Reposición (I)

Pequeña Miss Sunshine (J. Dayton y V. Faris, 2006)

En ocasiones (no siempre, porque existe un factor de riesgo), hago repaso y compruebo si siguen sabiendo igual las cosas o si han perdido el aroma o si han ganado con los años. A mí me hubiera gustado tener un cine de esos de reestreno. En realidad, a mí me hubiera gustado programar en una filmoteca. De momento, la otra noche me pasé por las estanterías de la filmoteca de casa en busca del destello amarillo canario de la carátula de “Pequeña Miss Sunshine” y después apagué las luces. En la pantalla se materializó la misma familia extravagante que ya conocí en su momento. También se me puso la misma sonrisa en la cara y esa actitud de entregarte a las imágenes que pasan ante sus ojos y que siempre es señal de que la cosa va bien. A los treinta y cinco minutos de proyección advertí que habían pasado treinta y cinco minutos de proyección pareciendo haber sido menos, bastantes menos, lo cual es síntoma de que la narración se ha subido a lomos del compás, y que no sólo el director de orquesta (directores en este caso, porque hay dos) maneja bien la batuta sino que hay química y conexión con los músicos y la partitura que interpretan.

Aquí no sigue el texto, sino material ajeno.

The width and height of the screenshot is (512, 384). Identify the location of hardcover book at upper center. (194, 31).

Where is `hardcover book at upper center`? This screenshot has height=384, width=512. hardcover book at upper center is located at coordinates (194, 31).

Vamos, todo esto para decir que queremos mucho a esta pequeña gran Miss Sunshine, sunshine desde el principio, y que queremos mucho a esa familia escacharrada.

Recordemos a ese padre que fracasa en su intento de vender un método de obtención de éxito, a la madre al borde de un ataque de nervios, al cuñado que se recupera de un intento de suicido tras ser abandonado por su novio, al abuelo yonki, al hijo adolescente que lee a Nietzsche sin abrir la boca y a la niña gafotas y gordita cuyo sueño es convertirse en Miss Sunshine. Y la furgoneta, no nos dejemos a la furgoneta. ¿Es esta película una road movie? No, aunque hay mucha carretera por medio. ¿Es una comedia de enredo? Puede, pero en todo caso, tiene la transparencia del cristal ¿Y una comedia al uso? (No sé muy bien qué es una comedia al uso) Lo mejor de Pequeña Miss Sunshine son varias cosas pero todas se reducen a una: que lo que parece, es otra cosa y siempre para mejor. ¿Parece que todo es una mierda pero que al final todo va a ser de tarta de fresa? Pues no. Todo es una mierda y lo sigue siendo sobre todo si lo que persigues es una tarta de fresa por narices, sin pensar en la bondad o no del empalague. ¿Parece que estamos ante la típica familia excéntrica que a lo largo del metraje va a demostrar sus habilidades excéntricas por turnos buscando hacer la gracia? Pues tampoco. La familia se muestra, se expresa, no esconde lo que es, desde luego, pero hay una clase de magia circulando por las carreteras que transita la película que se vale del tópico para mostrar la singularidad y la verdad de los personajes.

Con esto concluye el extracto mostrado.